Llamo al timbre dos veces y le pido a alguna deidad que no abra esa chica, pero abre ella. ¡Quién si no!

 Nunca la había contemplado frente a frente, tan cerca. Lleva el cabello descansando sobre sus hombros y hasta mi olfato llega un aroma a vainilla. Tiene los ojos grandes, del color de las cáscaras de las almendras maduras. Su rostro ovalado posee pecas que nunca había visto, parecen estrellas en ese precioso firmamento.

 Me sonríe y las estrellas de su rostro se transfiguran en otra constelación distinta. Tengo que forzarme en no mirarla.

Me invita a pasar, pero le pongo una excusa y le entrego la bolsa con los botes de berenjenas y el recado de mi abuela. Me doy media vuelta y alivio el paso. De espaldas a ella la escucho preguntarme: ¿Acaso me tienes miedo, Adán? Me hago el sordo y sigo mi camino, pero su risa, su rostro, sus pecas se quedan en mi pensamiento.

Esa noche, en la cama, me cuesta conciliar el sueño. La imagen de esa chica aparece una y otra vez y me descubro rememorando cada detalle de su rostro.

 A la mañana siguiente, cuando bajo de mi cuarto para desayunar, me encuentro con la cocina repleta de personas conocidas. Había olvidado por completo que hoy era la protesta. 
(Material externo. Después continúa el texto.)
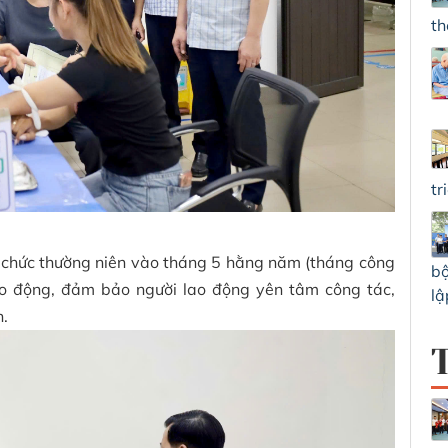
th
tr
 chức thường niên vào tháng 5 hằng năm (tháng công
bộ
o động, đảm bảo người lao động yên tâm công tác,
lậ
h.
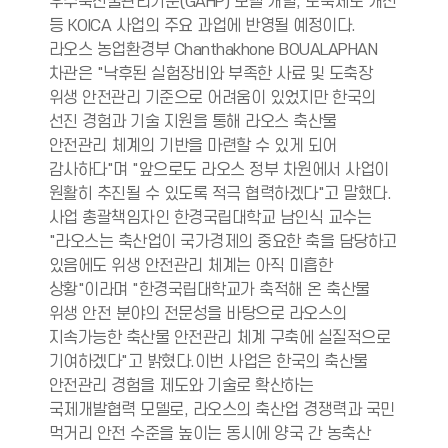
우수축산물관리기준(GAHP) 모델 개발, 도축제도 개선
등 KOICA 사업의 주요 과업에 반영될 예정이다.
라오스 농업환경부 Chanthakhone BOUALAPHAN
차관은 "낙후된 실험장비와 부족한 사료 및 도축장
위생 안전관리 기준으로 어려움이 있었지만 한국의
선진 경험과 기술 지원을 통해 라오스 축산물
안전관리 체계의 기반을 마련할 수 있게 되어
감사하다"며 "앞으로도 라오스 정부 차원에서 사업이
원활히 추진될 수 있도록 적극 협력하겠다"고 말했다.
사업 총괄책임자인 한경국립대학교 남인식 교수는
"라오스는 축산업이 국가경제의 중요한 축을 담당하고
있음에도 위생 안전관리 체계는 아직 미흡한
상황"이라며 "한경국립대학교가 축적해 온 축산물
위생 안전 분야의 전문성을 바탕으로 라오스의
지속가능한 축산물 안전관리 체계 구축에 실질적으로
기여하겠다"고 밝혔다.이번 사업은 한국의 축산물
안전관리 경험을 제도와 기술로 확산하는
국제개발협력 모델로, 라오스의 축산업 경쟁력과 국민
먹거리 안전 수준을 높이는 동시에 양국 간 농축산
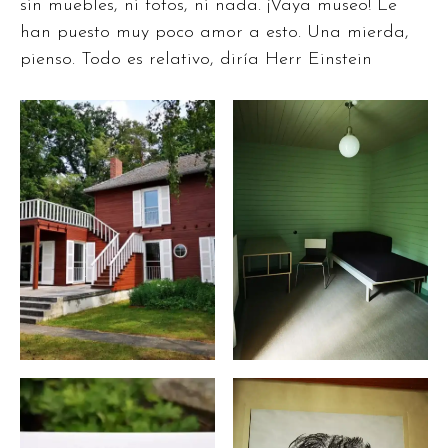
sin muebles, ni fotos, ni nada. ¡Vaya museo! Le
han puesto muy poco amor a esto. Una mierda,
pienso. Todo es relativo, diría Herr Einstein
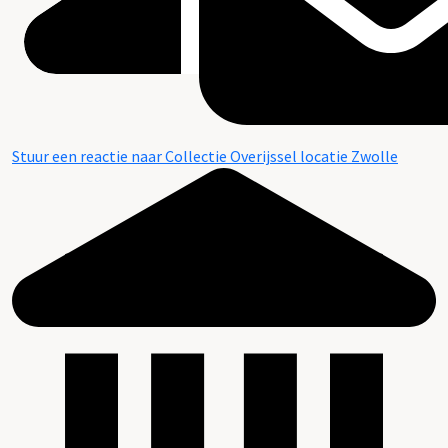
Stuur een reactie naar Collectie Overijssel locatie Zwolle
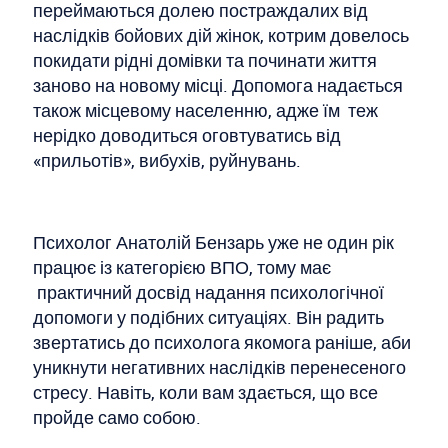
переймаються долею постраждалих від
наслідків бойових дій жінок, котрим довелось
покидати рідні домівки та починати життя
заново на новому місці. Допомога надається
також місцевому населенню, адже їм теж
нерідко доводиться оговтуватись від
«прильотів», вибухів, руйнувань.
Психолог Анатолій Бензарь уже не один рік
працює із категорією ВПО, тому має
практичний досвід надання психологічної
допомоги у подібних ситуаціях. Він радить
звертатись до психолога якомога раніше, аби
уникнути негативних наслідків перенесеного
стресу. Навіть, коли вам здається, що все
пройде само собою.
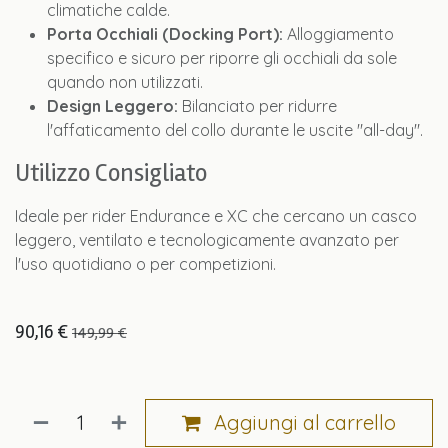
climatiche calde.
Porta Occhiali (Docking Port):
Alloggiamento
specifico e sicuro per riporre gli occhiali da sole
quando non utilizzati.
Design Leggero:
Bilanciato per ridurre
l'affaticamento del collo durante le uscite "all-day".
Utilizzo Consigliato
Ideale per rider Endurance e XC che cercano un casco
leggero, ventilato e tecnologicamente avanzato per
l'uso quotidiano o per competizioni.
90,16
€
149,99
€
Aggiungi al carrello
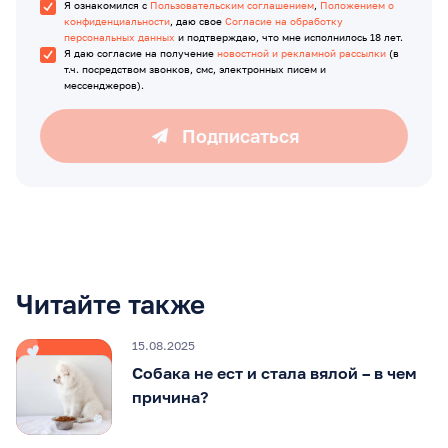
Я ознакомился с
Пользовательским соглашением
,
Положением о
конфиденциальности
, даю свое
Согласие на обработку
персональных данных
и подтверждаю, что мне исполнилось 18 лет.
Я даю согласие на получение
новостной и рекламной рассылки
(в
т.ч. посредством звонков, смс, электронных писем и
мессенджеров).
Подписаться
Читайте также
15.08.2025
Собака не ест и стала вялой – в чем
причина?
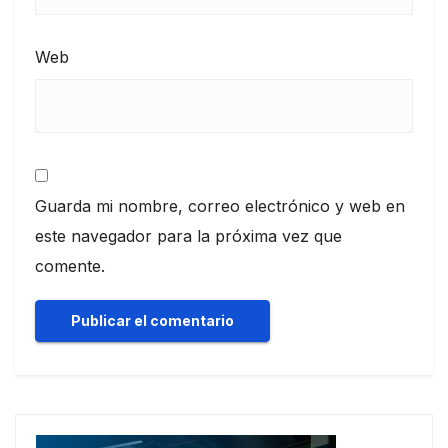
Web
Guarda mi nombre, correo electrónico y web en
este navegador para la próxima vez que
comente.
Escucho a alguien decir que el pueblo se está despoblando. Otro informa de que está pensando en vender sus propiedades y marcharse. En ese momento se produce un silencio frio. Los pocos que se atreven a mirar a la persona que ha pronunciado esas palabras lo hacen con tristeza. El ambiente se ha enrarecido de repente.
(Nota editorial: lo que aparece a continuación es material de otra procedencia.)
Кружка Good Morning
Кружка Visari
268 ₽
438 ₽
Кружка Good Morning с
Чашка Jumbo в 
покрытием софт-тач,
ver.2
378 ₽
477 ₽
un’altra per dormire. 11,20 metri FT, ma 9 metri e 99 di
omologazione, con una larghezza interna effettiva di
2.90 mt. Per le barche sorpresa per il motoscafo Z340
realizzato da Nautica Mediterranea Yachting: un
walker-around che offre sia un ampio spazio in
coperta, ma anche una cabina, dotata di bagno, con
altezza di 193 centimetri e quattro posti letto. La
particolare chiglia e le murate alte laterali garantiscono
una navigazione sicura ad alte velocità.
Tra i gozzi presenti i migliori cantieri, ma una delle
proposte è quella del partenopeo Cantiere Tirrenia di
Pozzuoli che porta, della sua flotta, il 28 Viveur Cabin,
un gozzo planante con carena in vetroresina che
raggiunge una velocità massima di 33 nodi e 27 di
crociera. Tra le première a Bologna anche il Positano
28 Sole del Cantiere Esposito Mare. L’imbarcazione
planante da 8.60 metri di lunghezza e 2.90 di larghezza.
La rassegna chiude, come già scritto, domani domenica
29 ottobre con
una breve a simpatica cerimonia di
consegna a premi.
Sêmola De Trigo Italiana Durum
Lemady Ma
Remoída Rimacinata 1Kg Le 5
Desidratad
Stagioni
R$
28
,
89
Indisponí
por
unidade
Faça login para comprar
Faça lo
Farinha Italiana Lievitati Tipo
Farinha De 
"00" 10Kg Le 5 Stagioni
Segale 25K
Mi padre da un palmetazo sobre la mesa y dice que hay que luchar. Ya se ha elaborado un plan para atraer a foráneos que equilibre la balanza de los que se marchan ofreciéndoles facilidades a la hora de adquirir una vivienda, junto a un trabajo digno y una vida sana y tranquila que tan solo te la puede ofrecer el pueblo. Y a medio día saldrán por las calles con pancartas y pitos. Ya han llamado a varios medios de comunicación para que cubran la noticia y sirvan de altavoz a la sociedad.

La plaza frente al ayuntamiento se encuentra llena de gente. Unas ochenta personas. Las autoridades van en cabeza.

Eva se ha apuntado y aparece disfrazada de india, con pinturas de guerra en su rostro. Tres líneas negras sobre ambas mejillas. Lleva una bolsa repleta de huevos en la mano.

Escuchamos silbatos. Le pido a Eva que deje lo que porta y que no haga ninguna tontería. Me responde que esté tranquilo y me sonríe. ¿Cómo voy a estar tranquilo con ella al lado vestida de guerrera india y armada con huevos?

Sale corriendo y voy tras ella. Cuando llega a la cabeza de la manifestación, frente a las cámaras que graban la noticia, lanza huevos frescos a los políticos que van en la vanguardia. Tiene buena puntería.  Creo escuchar un ¨sálvese quien pueda¨, pero no estoy seguro. Todo pasa muy rápido.

Al grito de ¨nos estáis extinguiendo¨ huye veloz, mientras me conmina a seguirla y mis pies actúan por mí.  Entendí en ese momento que estaba enamorado de ella y me dio miedo sentir. Sentir. Qué palabra tan grande. Y mientras corría pensé que quizás, solo quizás, en nosotros estaba la clave de la supervivencia de este pueblo.